Mit Alessandro Alunni Bravi (48) kehrt an der Spitze des Sauber-Rennstalls ein Stück Monisha Kaltenborn zurück. Denn wie die frühere Teamchefin ist auch der Italiener gelernter Anwalt. Das hört man auch. Alunni Bravi redet wie Kaltenborn nüchtern, sachlich, etwas steif und geschliffen, als er sich am Vortag der Testfahrten in Bahrain via Video-Schaltung bei Blick meldet.
Der Jurist mit Benzin im Blut ist bei Alfa-Sauber Nachfolger des jovialen Fred Vasseur (54), der neu Ferrari-Teamchef ist: «Das ist mein Traumjob!» So gegensätzlich Vasseur und der Italiener sind: Das Duo hat im Nachwuchs-Motorsport schon jahrelang eng zusammengearbeitet, als Vasseur 2017 bei Sauber auf Kaltenborn folgte.
«Fred hat mich dann auch bei Sauber vorgeschlagen», sagt Alunni Bravi, der in Hinwil bis zum Geschäftsführer der Sauber-Gruppe aufstieg und die Firma in- und auswendig kennt.
Einen Teamrepräsentanten gabs in der F1 noch nie
Jetzt tritt er ins Scheinwerferlicht. Alunni Bravi ist neu das Gesicht von Alfa-Sauber in der Öffentlichkeit. Er ist an allen Grands Prix vor Ort. Aber nicht als Teamchef – Alunni Bravis zusätzlicher Job neben der Geschäftsführung heisst offiziell Teamrepräsentant.

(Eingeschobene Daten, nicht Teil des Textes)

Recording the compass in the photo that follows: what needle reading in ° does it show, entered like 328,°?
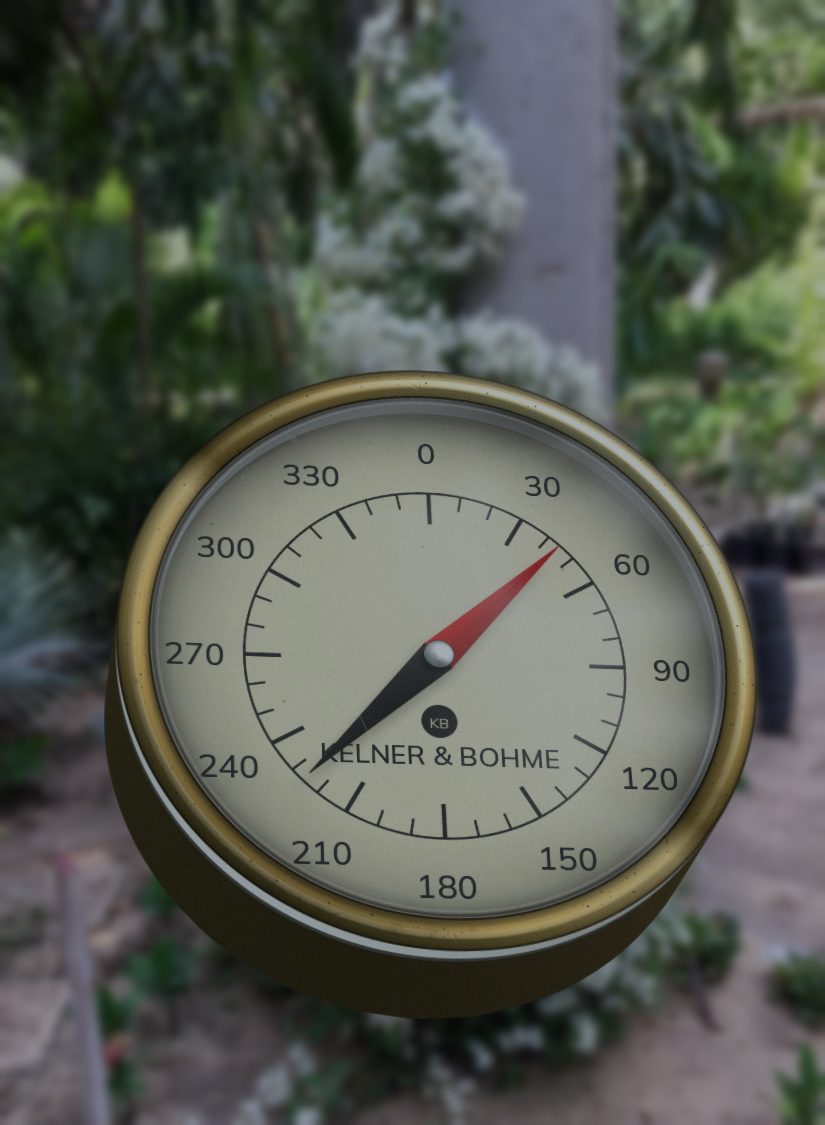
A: 45,°
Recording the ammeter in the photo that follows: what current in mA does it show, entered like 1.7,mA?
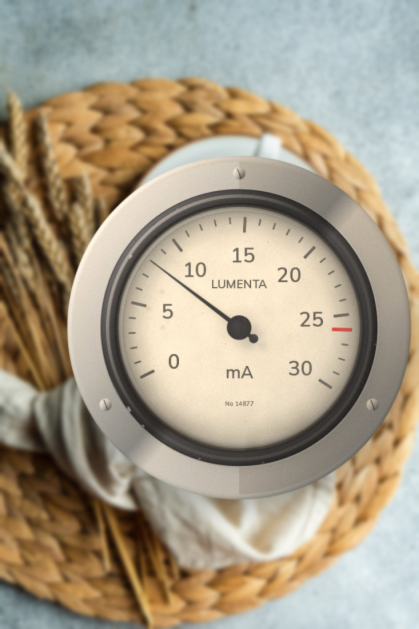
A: 8,mA
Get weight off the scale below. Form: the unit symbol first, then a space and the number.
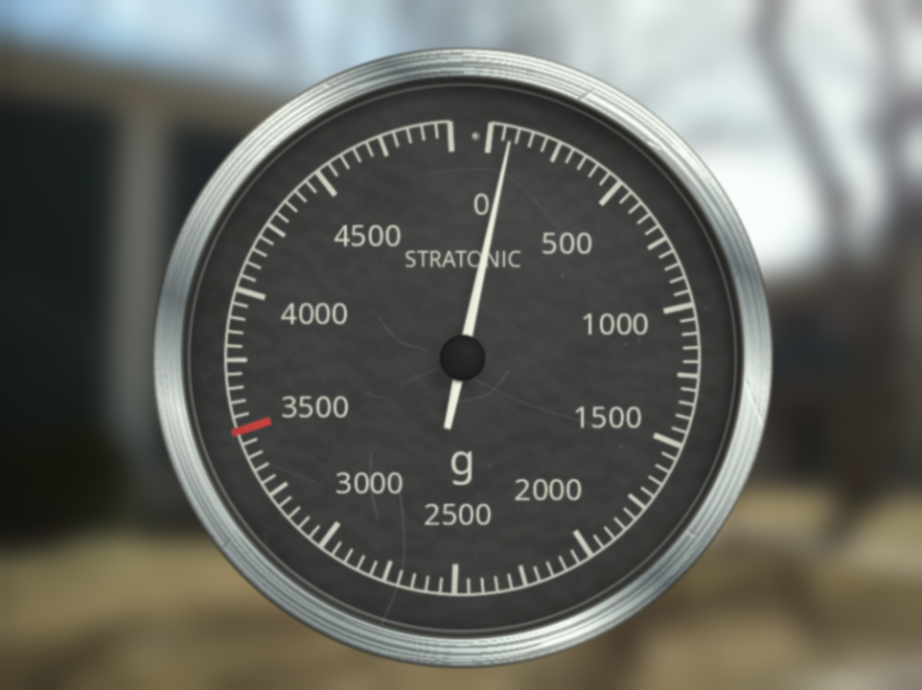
g 75
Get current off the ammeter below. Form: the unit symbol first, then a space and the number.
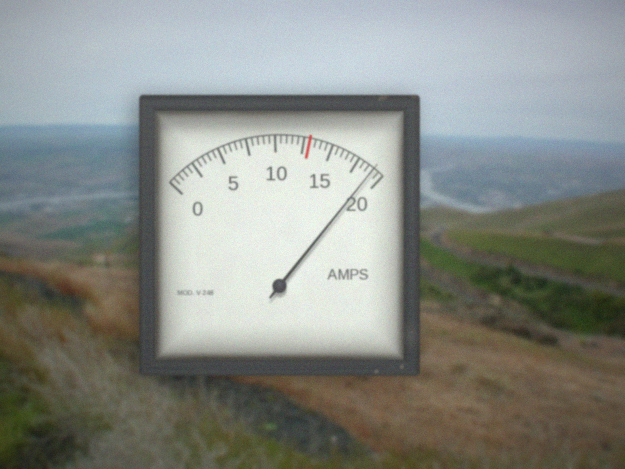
A 19
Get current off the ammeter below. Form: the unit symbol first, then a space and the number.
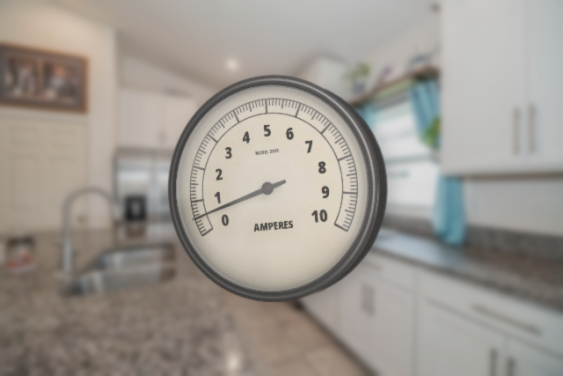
A 0.5
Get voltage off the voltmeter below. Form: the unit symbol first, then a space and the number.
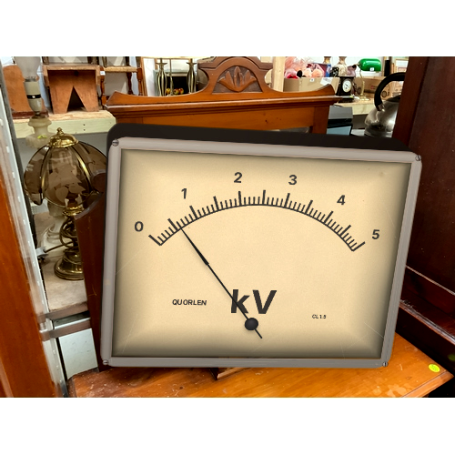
kV 0.6
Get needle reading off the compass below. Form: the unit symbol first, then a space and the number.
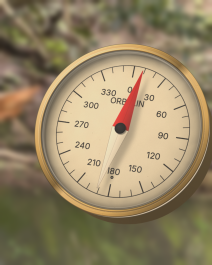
° 10
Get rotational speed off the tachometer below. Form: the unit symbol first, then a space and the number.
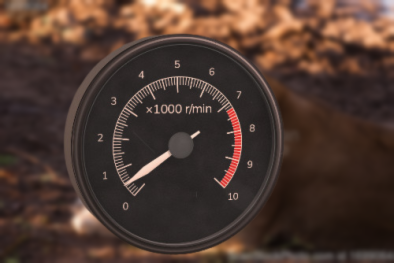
rpm 500
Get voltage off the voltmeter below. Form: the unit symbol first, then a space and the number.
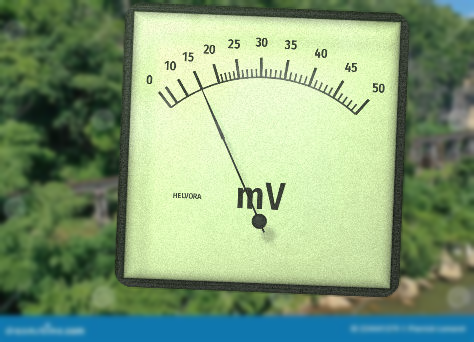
mV 15
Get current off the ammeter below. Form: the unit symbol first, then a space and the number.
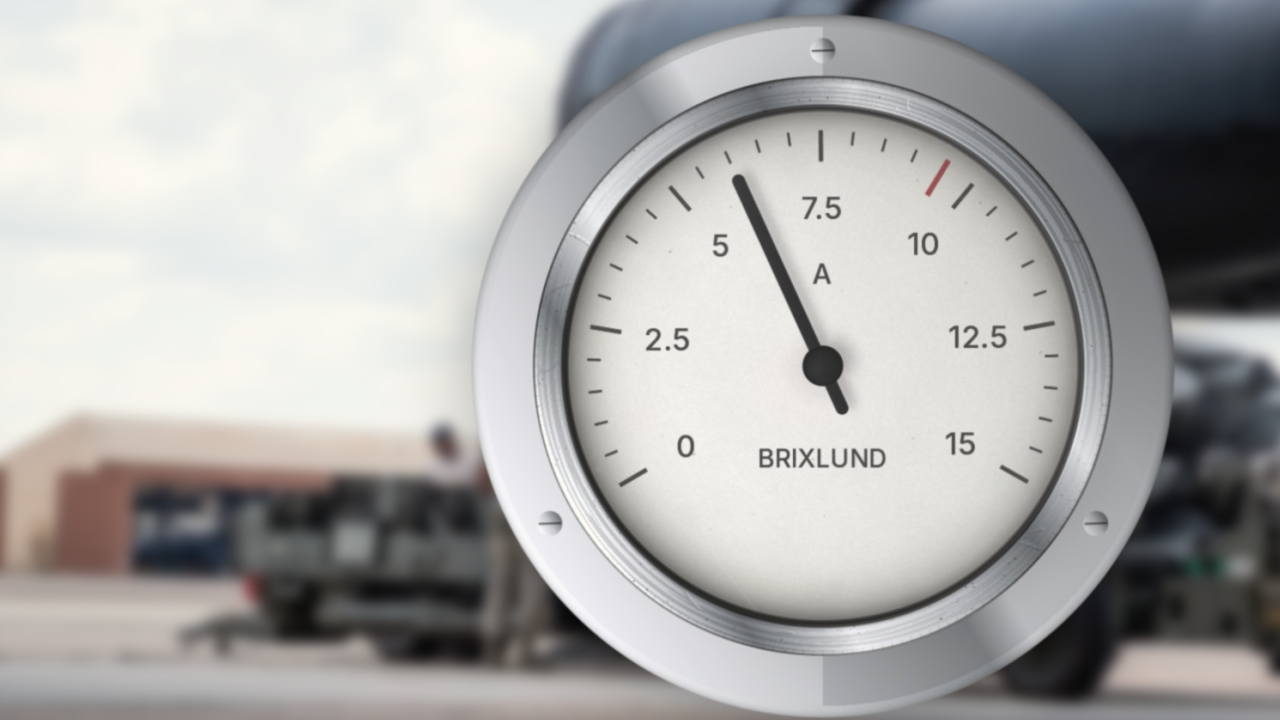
A 6
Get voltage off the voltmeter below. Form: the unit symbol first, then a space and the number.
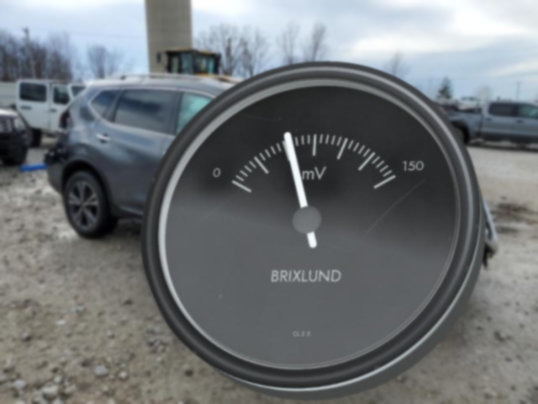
mV 55
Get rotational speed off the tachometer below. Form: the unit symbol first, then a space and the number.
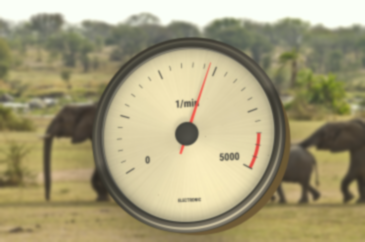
rpm 2900
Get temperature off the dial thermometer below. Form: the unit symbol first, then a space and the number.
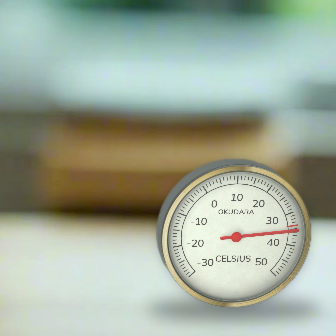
°C 35
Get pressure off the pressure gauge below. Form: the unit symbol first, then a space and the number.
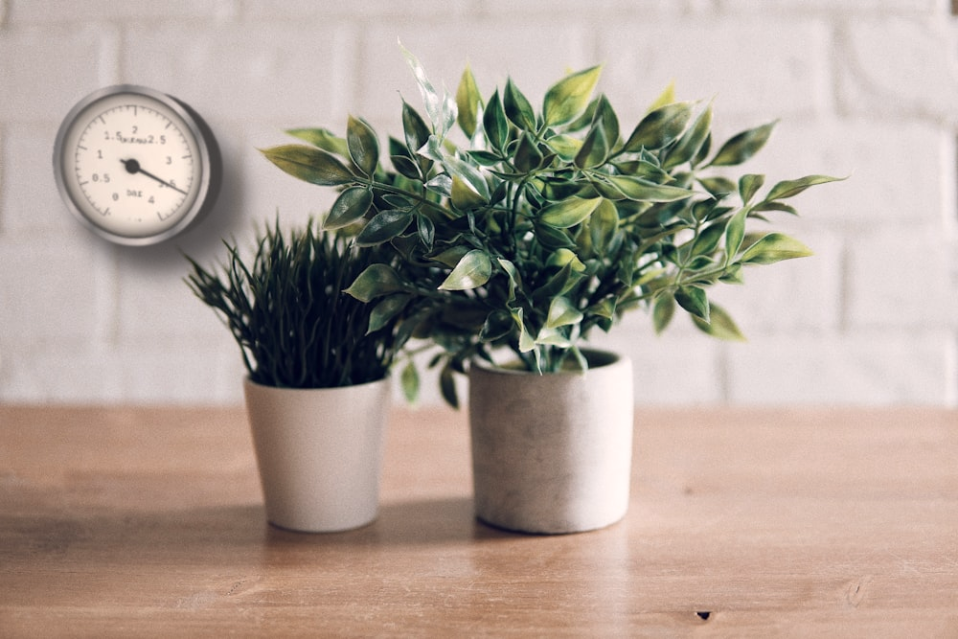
bar 3.5
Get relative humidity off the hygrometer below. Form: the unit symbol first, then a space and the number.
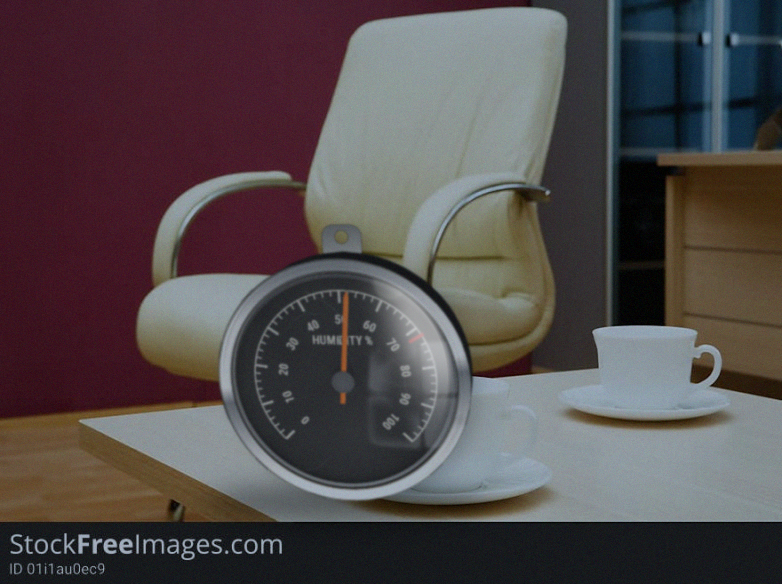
% 52
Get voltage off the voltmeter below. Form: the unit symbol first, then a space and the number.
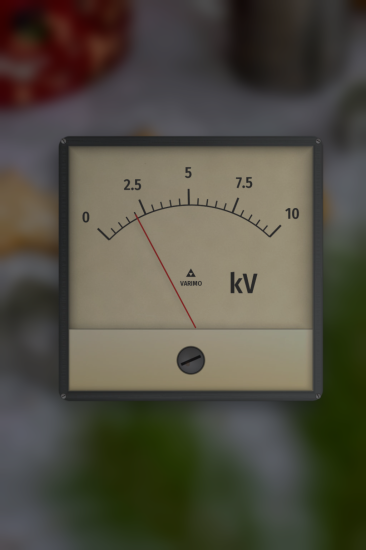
kV 2
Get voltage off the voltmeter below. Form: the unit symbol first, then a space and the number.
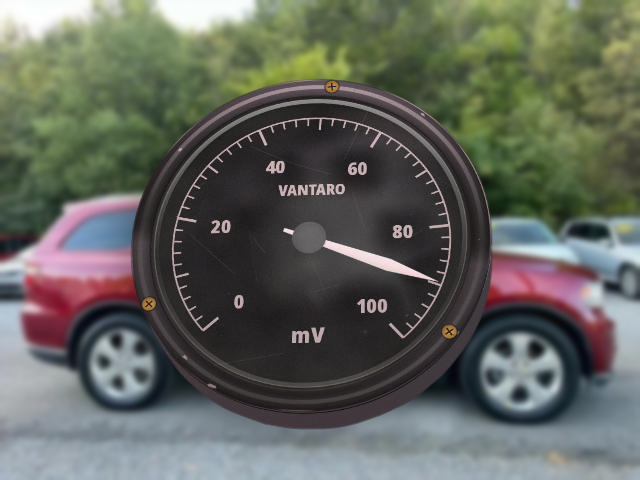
mV 90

So einen Job gab es in der Formel 1 noch nie. Ist der neue Mann nur ein Grüssaugust fürs Fahrerlager ohne echte Kompetenzen? Alunni Bravi winkt ab und sagt: «Es geht nicht um die Job-Bezeichnung, es geht um die Funktion. Wir haben die Aufgaben auf drei Personen aufgeteilt.» Neben ihm sind das F1-Urgestein Beat Zehnder als Sportdirektor und der Spanier Xevi Pujolar als Chefingenieur.
Alunni Bravi: «Das ist eine effiziente Methode, ein Team zu führen. Der klassische Teamchef mag eine Tradition in der Formel 1 sein, aber der Sport ist sehr komplex geworden. Auch andere Rennställe haben die Aufgaben gesplittet, selbst wenn sie noch an der Bezeichnung Teamchef festhalten.»
Wer das letzte Wort hat, ist genau geregelt
Drei Chefs an der Rennstrecke – und daheim in Hinwil sitzt auch noch Andreas Seidl (47) als neuer Sauber-CEO. «Wir sind ein Team und arbeiten enorm eng zusammen», versichert der Teamrepräsentant.
Doch wer entscheidet, wenn es hart auf hart kommt? Vorher war das Vasseur. «Es ist alles ganz klar intern geregelt, wer bei welcher Entscheidung das letzte Wort hat», sagt Alunni Bravi. Man glaubt ihm als Jurist aufs Wort.
Mit Vasseur zu Ferrari mitzugehen, war für den Italiener nie ein Thema. «Ich wollte bleiben, um das Team weiterzuentwickeln.» Und Alunni Bravi ist nach Jahrzehnten im Motorsport als Fahrer- und Nachwuchsteam-Manager, Berater, Teamgründer und -betreiber sowie als Chef der Sardinien-Rallye auch längst in der Schweiz heimisch geworden.
Alunni Bravis Sohn wächst im Tessin auf
Als er für die Genfer Management-Firma von Nicolas Todt arbeitet, zieht Alunni Bravi 2011 mit seiner Frau und seinem heute 13-jährigen Sohn nach Lugano. «Ich habe auch noch eine Wohnung in Wetzikon. Aber das Tessin ist unsere Familienbasis. Wir schätzen das Leben in der Schweiz sehr, es ist der perfekte Mix zwischen Italien und der Schweiz», sagt er.
Kaum im neuen Job musste der Teamrepräsentant aber auch schon Kritik einstecken. Der Grund: der neue Titelsponsor «Stake». Der soll zwar rund 10 Millionen Euro pro Jahr einbringen, stammt aber aus der umstrittenen Krypto-Branche, zudem existieren für den Sportwetten-Anbieter in vielen GP-Orten Werbeverbote.
Alunni Bravi: «Die Werbeeinschränkungen in einigen Ländern sind uns bewusst. Stake ist aber eine Lifestyle- und Entertainment-Marke inklusive einer Livestreaming-Plattform. Es geht nicht nur um Wetten. Es gibt 5 Millionen registrierte User. Wir wollen ihnen die Formel 1 näher bringen und neue Fans gewinnen.»
Diese gewinnt man aber auch ohne Internet-Offensive – wenn der neue C43 schnell genug ist.